§ Requirement
Retype word for word the lines of the data below, from the first to the one bearing "Primary tabs", with that one included.

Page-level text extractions
========================================================================
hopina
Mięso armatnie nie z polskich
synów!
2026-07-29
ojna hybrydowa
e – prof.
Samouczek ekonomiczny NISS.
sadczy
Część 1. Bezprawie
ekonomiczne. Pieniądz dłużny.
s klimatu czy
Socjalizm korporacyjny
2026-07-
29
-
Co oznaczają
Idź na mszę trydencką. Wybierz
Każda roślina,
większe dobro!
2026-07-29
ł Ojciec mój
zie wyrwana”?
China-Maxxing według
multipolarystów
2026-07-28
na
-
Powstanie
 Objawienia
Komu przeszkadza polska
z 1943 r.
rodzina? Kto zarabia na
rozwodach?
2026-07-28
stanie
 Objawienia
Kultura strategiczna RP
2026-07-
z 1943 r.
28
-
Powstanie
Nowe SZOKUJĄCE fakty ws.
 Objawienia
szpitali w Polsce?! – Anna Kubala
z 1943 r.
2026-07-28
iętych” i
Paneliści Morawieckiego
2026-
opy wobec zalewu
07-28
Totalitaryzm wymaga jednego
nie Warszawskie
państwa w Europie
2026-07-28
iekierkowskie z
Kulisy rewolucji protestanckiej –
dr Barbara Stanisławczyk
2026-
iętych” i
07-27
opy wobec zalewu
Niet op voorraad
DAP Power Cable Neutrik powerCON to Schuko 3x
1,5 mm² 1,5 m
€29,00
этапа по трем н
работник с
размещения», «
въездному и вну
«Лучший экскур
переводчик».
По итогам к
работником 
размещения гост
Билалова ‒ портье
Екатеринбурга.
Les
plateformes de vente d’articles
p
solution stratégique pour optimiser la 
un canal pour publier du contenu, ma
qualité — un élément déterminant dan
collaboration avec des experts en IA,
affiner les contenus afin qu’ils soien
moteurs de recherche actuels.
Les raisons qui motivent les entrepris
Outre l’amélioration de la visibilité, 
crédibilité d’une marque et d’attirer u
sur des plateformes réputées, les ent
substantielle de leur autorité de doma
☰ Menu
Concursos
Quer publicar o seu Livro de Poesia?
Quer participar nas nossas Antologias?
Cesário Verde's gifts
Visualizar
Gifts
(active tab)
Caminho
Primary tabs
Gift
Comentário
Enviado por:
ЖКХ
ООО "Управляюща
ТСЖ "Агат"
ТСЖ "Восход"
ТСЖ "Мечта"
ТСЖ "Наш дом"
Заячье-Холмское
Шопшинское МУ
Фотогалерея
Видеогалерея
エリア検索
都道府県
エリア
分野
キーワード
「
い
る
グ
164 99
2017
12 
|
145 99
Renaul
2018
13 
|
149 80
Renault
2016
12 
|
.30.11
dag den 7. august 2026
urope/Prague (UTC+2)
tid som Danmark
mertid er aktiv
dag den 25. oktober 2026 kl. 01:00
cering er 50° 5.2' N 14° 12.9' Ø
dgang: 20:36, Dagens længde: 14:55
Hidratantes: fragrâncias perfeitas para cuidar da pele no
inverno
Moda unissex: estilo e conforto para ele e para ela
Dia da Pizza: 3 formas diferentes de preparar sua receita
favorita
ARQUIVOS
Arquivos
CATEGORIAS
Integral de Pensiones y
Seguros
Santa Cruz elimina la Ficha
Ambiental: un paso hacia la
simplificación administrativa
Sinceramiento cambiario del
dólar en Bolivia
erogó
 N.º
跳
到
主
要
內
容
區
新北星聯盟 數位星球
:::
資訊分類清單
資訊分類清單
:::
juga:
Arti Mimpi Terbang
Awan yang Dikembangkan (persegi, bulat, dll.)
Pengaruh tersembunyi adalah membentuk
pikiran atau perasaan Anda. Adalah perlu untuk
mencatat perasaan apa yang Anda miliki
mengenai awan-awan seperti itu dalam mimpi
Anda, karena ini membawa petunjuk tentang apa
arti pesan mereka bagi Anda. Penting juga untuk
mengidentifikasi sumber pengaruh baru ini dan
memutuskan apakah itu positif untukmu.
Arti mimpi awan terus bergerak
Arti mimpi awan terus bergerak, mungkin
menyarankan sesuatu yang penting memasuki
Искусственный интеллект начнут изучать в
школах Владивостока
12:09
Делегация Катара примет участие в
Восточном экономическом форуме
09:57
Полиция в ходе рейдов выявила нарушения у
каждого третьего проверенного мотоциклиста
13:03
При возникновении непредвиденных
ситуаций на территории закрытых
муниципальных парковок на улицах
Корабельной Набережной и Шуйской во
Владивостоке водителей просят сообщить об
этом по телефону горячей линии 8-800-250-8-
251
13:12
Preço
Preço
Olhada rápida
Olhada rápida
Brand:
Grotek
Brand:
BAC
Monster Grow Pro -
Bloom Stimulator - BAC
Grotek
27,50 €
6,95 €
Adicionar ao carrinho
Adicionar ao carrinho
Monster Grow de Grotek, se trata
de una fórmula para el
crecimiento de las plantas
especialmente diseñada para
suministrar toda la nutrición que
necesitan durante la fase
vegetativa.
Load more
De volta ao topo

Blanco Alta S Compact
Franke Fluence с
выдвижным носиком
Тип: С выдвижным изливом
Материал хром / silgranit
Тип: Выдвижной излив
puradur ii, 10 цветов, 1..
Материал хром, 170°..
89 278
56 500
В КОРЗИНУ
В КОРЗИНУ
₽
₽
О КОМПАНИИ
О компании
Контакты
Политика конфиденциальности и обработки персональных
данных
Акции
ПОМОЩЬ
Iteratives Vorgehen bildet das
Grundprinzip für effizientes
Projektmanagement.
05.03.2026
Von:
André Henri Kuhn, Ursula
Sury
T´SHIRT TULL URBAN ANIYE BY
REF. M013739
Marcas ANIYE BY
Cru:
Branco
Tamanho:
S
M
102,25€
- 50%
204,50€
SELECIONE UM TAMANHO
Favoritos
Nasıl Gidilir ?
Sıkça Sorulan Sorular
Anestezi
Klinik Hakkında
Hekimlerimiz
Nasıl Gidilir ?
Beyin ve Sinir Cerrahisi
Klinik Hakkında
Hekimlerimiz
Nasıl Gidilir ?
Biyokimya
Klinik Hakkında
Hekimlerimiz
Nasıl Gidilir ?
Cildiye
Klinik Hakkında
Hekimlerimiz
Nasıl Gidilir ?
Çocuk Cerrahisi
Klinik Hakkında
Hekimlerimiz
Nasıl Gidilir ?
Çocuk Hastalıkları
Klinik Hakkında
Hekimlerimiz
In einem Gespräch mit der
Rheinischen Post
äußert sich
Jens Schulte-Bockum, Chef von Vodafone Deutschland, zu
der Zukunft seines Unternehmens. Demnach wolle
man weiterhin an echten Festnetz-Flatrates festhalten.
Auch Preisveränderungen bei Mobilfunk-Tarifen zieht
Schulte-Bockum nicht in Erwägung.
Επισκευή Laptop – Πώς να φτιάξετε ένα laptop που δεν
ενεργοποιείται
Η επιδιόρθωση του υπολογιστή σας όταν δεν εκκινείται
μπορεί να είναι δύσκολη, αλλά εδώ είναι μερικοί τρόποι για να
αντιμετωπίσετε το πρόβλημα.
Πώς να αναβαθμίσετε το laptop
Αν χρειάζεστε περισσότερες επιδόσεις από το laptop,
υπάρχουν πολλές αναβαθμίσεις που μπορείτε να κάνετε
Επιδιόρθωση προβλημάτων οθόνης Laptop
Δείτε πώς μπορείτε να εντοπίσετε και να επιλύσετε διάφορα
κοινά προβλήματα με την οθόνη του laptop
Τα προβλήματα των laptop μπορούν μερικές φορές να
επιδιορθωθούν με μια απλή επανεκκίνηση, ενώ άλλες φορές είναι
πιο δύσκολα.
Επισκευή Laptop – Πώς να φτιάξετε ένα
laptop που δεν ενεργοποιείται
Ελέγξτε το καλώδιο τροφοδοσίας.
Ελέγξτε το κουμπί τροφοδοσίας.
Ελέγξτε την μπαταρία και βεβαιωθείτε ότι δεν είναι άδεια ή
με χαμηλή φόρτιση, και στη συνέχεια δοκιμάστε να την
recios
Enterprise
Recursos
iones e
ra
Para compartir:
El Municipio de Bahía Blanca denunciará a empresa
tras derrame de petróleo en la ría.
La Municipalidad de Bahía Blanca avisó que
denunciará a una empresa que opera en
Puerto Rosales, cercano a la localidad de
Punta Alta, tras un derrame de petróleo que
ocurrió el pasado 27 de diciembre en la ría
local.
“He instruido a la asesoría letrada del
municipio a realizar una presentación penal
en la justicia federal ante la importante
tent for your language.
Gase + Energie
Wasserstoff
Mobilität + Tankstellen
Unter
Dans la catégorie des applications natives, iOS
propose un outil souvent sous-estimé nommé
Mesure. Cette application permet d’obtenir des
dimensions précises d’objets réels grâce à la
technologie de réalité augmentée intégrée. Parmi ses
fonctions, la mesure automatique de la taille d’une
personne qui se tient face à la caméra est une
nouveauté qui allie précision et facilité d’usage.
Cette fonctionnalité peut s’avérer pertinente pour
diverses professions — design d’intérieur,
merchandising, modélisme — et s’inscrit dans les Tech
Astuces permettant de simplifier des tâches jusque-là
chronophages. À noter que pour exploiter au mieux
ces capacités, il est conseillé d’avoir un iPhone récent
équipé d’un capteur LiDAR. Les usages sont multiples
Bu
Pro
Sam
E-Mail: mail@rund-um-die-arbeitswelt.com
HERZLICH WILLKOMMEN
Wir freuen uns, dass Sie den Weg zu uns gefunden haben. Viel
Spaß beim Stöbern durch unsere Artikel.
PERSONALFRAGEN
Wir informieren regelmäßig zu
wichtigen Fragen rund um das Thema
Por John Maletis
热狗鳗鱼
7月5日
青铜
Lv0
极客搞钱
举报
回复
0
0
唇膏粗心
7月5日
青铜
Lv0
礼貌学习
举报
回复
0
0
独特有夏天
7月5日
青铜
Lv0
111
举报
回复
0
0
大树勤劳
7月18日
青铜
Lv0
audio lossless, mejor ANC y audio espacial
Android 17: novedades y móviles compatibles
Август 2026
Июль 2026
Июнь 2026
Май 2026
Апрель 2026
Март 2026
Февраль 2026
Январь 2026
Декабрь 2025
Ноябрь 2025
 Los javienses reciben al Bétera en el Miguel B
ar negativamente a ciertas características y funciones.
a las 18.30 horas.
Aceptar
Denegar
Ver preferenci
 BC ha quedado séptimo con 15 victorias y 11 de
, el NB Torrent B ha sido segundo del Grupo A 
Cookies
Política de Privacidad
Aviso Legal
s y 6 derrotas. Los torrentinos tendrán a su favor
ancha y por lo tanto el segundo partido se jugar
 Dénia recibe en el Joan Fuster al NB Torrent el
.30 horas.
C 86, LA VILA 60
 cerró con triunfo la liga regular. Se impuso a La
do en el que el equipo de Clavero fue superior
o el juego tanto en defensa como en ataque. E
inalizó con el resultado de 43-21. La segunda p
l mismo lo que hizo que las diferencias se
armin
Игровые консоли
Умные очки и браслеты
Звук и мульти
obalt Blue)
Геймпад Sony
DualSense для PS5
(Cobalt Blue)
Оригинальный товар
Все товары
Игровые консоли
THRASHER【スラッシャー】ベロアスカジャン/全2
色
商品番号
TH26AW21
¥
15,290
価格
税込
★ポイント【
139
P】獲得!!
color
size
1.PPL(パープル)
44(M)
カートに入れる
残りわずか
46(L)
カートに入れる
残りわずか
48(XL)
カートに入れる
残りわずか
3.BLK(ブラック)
========================================================================
§ Result for this exercise
hopina
Mięso armatnie nie z polskich
synów!
2026-07-29
ojna hybrydowa
e – prof.
Samouczek ekonomiczny NISS.
sadczy
Część 1. Bezprawie
ekonomiczne. Pieniądz dłużny.
s klimatu czy
Socjalizm korporacyjny
2026-07-
29
-
Co oznaczają
Idź na mszę trydencką. Wybierz
Każda roślina,
większe dobro!
2026-07-29
ł Ojciec mój
zie wyrwana”?
China-Maxxing według
multipolarystów
2026-07-28
na
-
Powstanie
 Objawienia
Komu przeszkadza polska
z 1943 r.
rodzina? Kto zarabia na
rozwodach?
2026-07-28
stanie
 Objawienia
Kultura strategiczna RP
2026-07-
z 1943 r.
28
-
Powstanie
Nowe SZOKUJĄCE fakty ws.
 Objawienia
szpitali w Polsce?! – Anna Kubala
z 1943 r.
2026-07-28
iętych” i
Paneliści Morawieckiego
2026-
opy wobec zalewu
07-28
Totalitaryzm wymaga jednego
nie Warszawskie
państwa w Europie
2026-07-28
iekierkowskie z
Kulisy rewolucji protestanckiej –
dr Barbara Stanisławczyk
2026-
iętych” i
07-27
opy wobec zalewu
Niet op voorraad
DAP Power Cable Neutrik powerCON to Schuko 3x
1,5 mm² 1,5 m
€29,00
этапа по трем н
работник с
размещения», «
въездному и вну
«Лучший экскур
переводчик».
По итогам к
работником 
размещения гост
Билалова ‒ портье
Екатеринбурга.
Les
plateformes de vente d’articles
p
solution stratégique pour optimiser la 
un canal pour publier du contenu, ma
qualité — un élément déterminant dan
collaboration avec des experts en IA,
affiner les contenus afin qu’ils soien
moteurs de recherche actuels.
Les raisons qui motivent les entrepris
Outre l’amélioration de la visibilité, 
crédibilité d’une marque et d’attirer u
sur des plateformes réputées, les ent
substantielle de leur autorité de doma
☰ Menu
Concursos
Quer publicar o seu Livro de Poesia?
Quer participar nas nossas Antologias?
Cesário Verde's gifts
Visualizar
Gifts
(active tab)
Caminho
Primary tabs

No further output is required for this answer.